Comme les plus vieux poissons de l’histoire, il m’a fallu une personne plus jeune, ma fille Katharine, pour apprendre sur cette question. Il y a quelques années, j’ai reçu un appel d’elle la veille du jour de l’An. J’ai répondu : « Salut, Katharine, bonne année! Comment ça va? »

Une voix d’homme m’a demandé si j’étais le père de Katharine. Quand j’ai dit que oui, il m’a dit : « Je vous appelle du service de police de Boston. Votre fille a tenté de se suicider. Nous l’amenons à l’hôpital. Vous devriez vous y rendre immédiatement. »

Ma fille, qui avait été l’une des meilleures joueuses de soccer junior en Amérique, avait vu sa vie être interrompue par un trouble alimentaire et après 10 ans, elle avait perdu espoir que les choses s’améliorent un jour.

Notre quête pour des services de santé mentale adéquats a été longue et ardue. Nous avons personnellement constaté que les soins primaires et spécialisés en santé mentale ne sont pas intégrés et nous avons vu à quel point il est fréquent que le patient passe à travers les mailles du filet.
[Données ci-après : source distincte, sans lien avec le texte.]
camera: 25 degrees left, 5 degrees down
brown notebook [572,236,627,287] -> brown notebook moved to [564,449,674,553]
Nous avons appris que la famille doit devenir le système de santé pour son membre, et vu à quel point ce fardeau peut être écrasant, épuisant les gens à tel point qu’ils sont incapables de se lever le matin pour aller travailler.
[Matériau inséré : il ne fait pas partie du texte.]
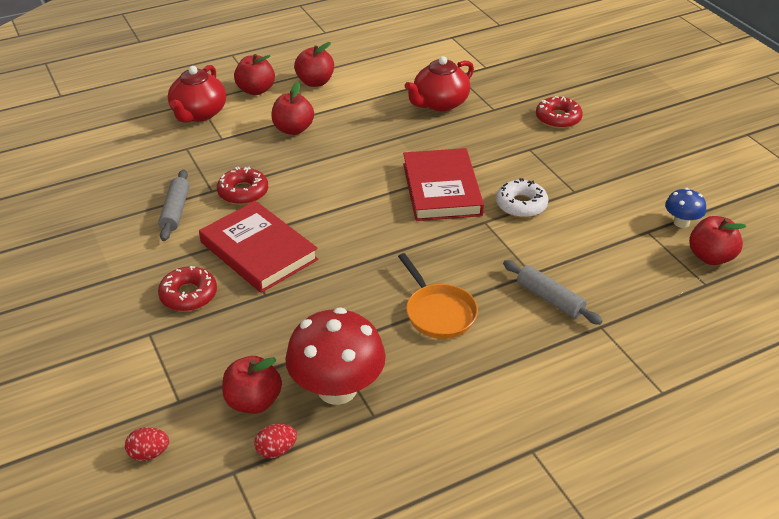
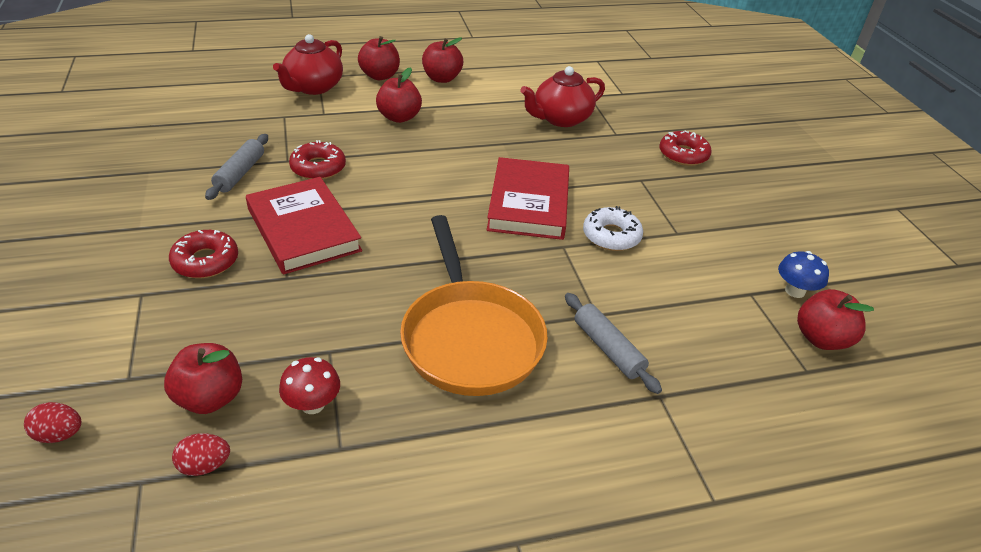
camera: 10 degrees right, 0 degrees up
red mushroom [285,307,386,405] -> red mushroom [279,357,340,414], size x0.49
orange pan [398,253,478,339] -> orange pan [400,215,548,396], size x1.68

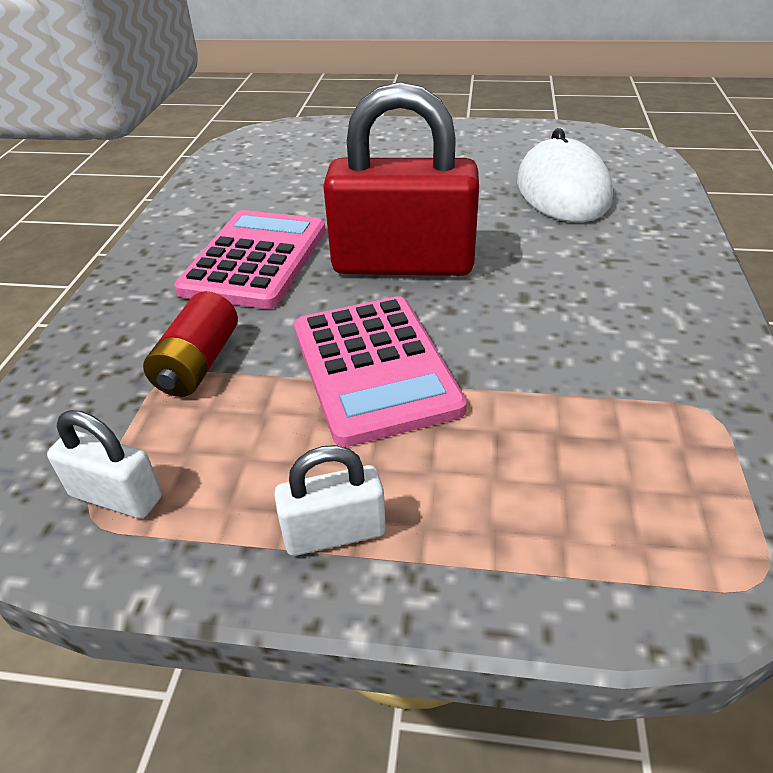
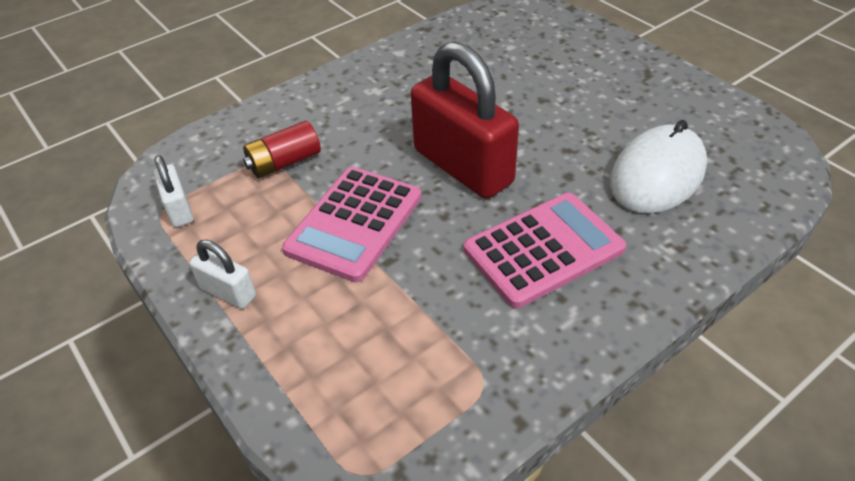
camera: 45 degrees right, 5 degrees up
pink calculator [174,210,326,309] -> pink calculator moved to [464,193,626,308]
Je ne parle pas seulement des troubles alimentaires : il y a la dépression, l’anxiété, la dépendance, le stress post-traumatique, la dépression post-partum, le trouble obsessif compulsif, la bipolarité, la schizophrénie et bien d’autres encore. Je suis aux États-Unis, mais le problème est partout le même.
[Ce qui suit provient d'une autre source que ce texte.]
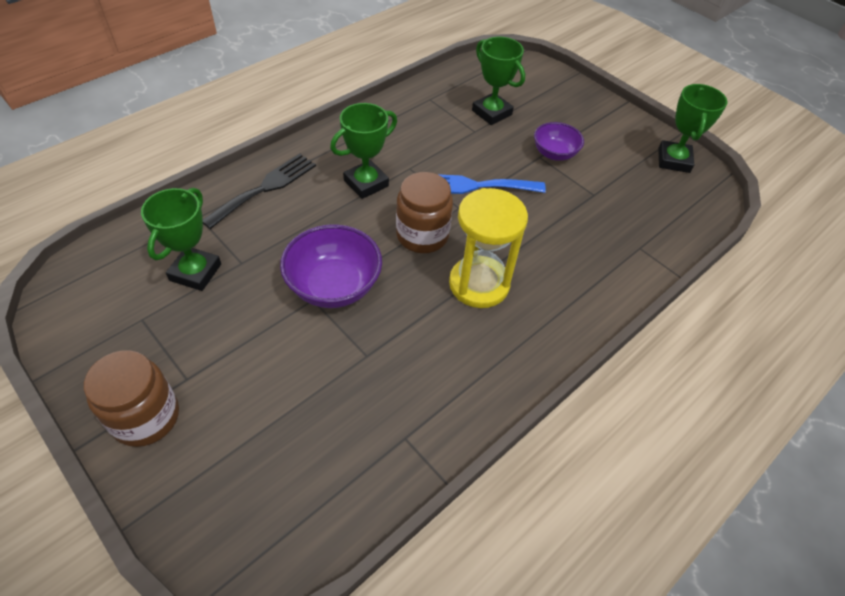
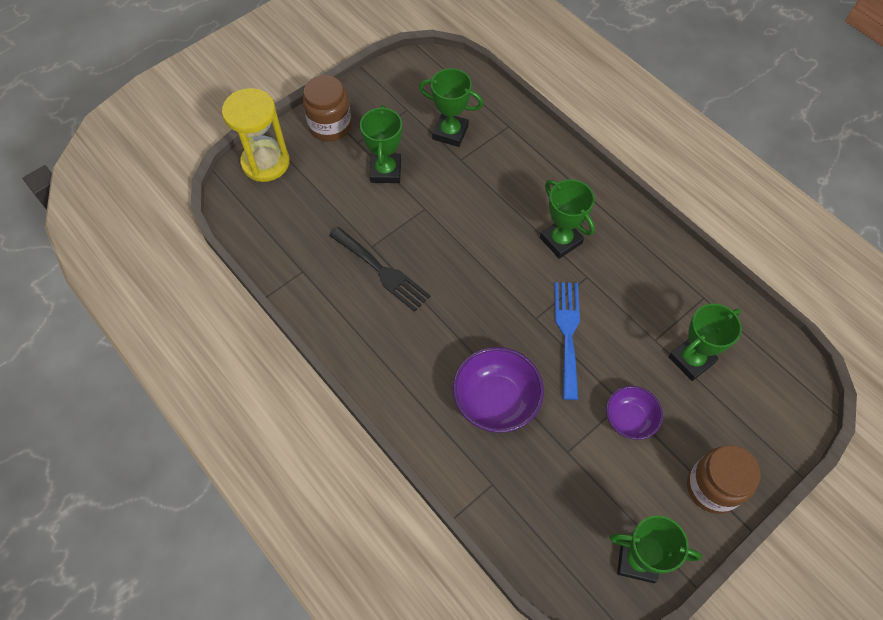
camera: 95 degrees right, 10 degrees up
black fork [203,154,316,229] -> black fork moved to [330,227,431,312]
purple bowl [280,224,382,308] -> purple bowl moved to [453,347,544,433]
brown jar [396,172,453,253] -> brown jar moved to [687,445,761,514]
yellow hourglass [449,188,528,308] -> yellow hourglass moved to [222,88,290,182]
none -> green trophy [360,105,402,183]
Où est le lien avec « l’eau » ? D’abord, la maladie mentale est bien plus commune qu’on ne le réalise. Une étude publiée en 2016 par l’American Society of Addiction Medicine a conclu, par exemple, que 28 % des avocats souffrent de dépression (contre 7 % des adultes globalement) et 19 % d’anxiété (contre 18 % des adultes globalement).

C’est ainsi que je suis devenu le premier ambassadeur en santé mentale chez Johnson & Johnson en février 2016. Depuis ce temps, mes collègues et moi avons fait beaucoup de chemin vers la création d’une culture d’inclusion et d’acceptation — au travail, à la maison et au-delà.

Nous avons, par exemple, créé le programme des ambassadeurs en santé J&J en avril 2017. La première année, nous avons recruté plus de 1000 employés dans 32 pays et avons formé plus de 350 personnes en premiers soins en santé mentale. Nous avons cofondé la Coalition mondiale sur la santé mentale chez les jeunes, qui vise à amplifier les nombreuses voix émergentes de par le monde quant à la santé mentale des jeunes. Nous avons aussi cofondé One Mind at Work, une coalition internationale d’employeurs des secteurs public et privé qui s’engagent à promouvoir la santé mentale au travail.

Le monde que nous tentons de créer est un monde dans lequel tout le monde pourra faire ce que j’ai fait à la veille du dernier jour de l’An : j’ai fait un câlin à ma fille, qui a survécu à sa tentative de suicide et prospère maintenant.

La bonne nouvelle, c’est qu’en ce qui concerne la santé mentale, nous avons des options de traitement qui fonctionnent pour bien des gens, et la recherche en produit d’autres qui sont prometteuses. Les plus jeunes poissons grandissent aussi dans des écoles, des universités et des collectivités en ligne où ces questions, cette « eau », font l’objet de discussions plus ouvertes. Cette génération provoque un changement. Il revient maintenant aux plus vieux poissons de les rejoindre en appuyant un avenir plus inclusif et porteur de réussite pour tous.

Craig Kramer est ambassadeur en santé mentale et président de la campagne internationale pour la santé mentale. Il travaille aux affaires externes en neurosciences pour Janssen R&D, une société de Johnson & Johnson. Son équipe cherche à transformer les soins en santé mentale partout au monde en améliorant la sensibilisation, en réduisant le stigmate, en faisant la promotion de la recherche, en améliorant l’accès et en garantissant de meilleurs résultats pour les patients. Avant cela, Craig a occupé différents postes en affaires générales internationales et en affaires publiques pour J&J et travaillé comme avocat au Congrès des États-Unis, dans un cabinet juridique et dans une organisation internationale de défense des droits de la personne.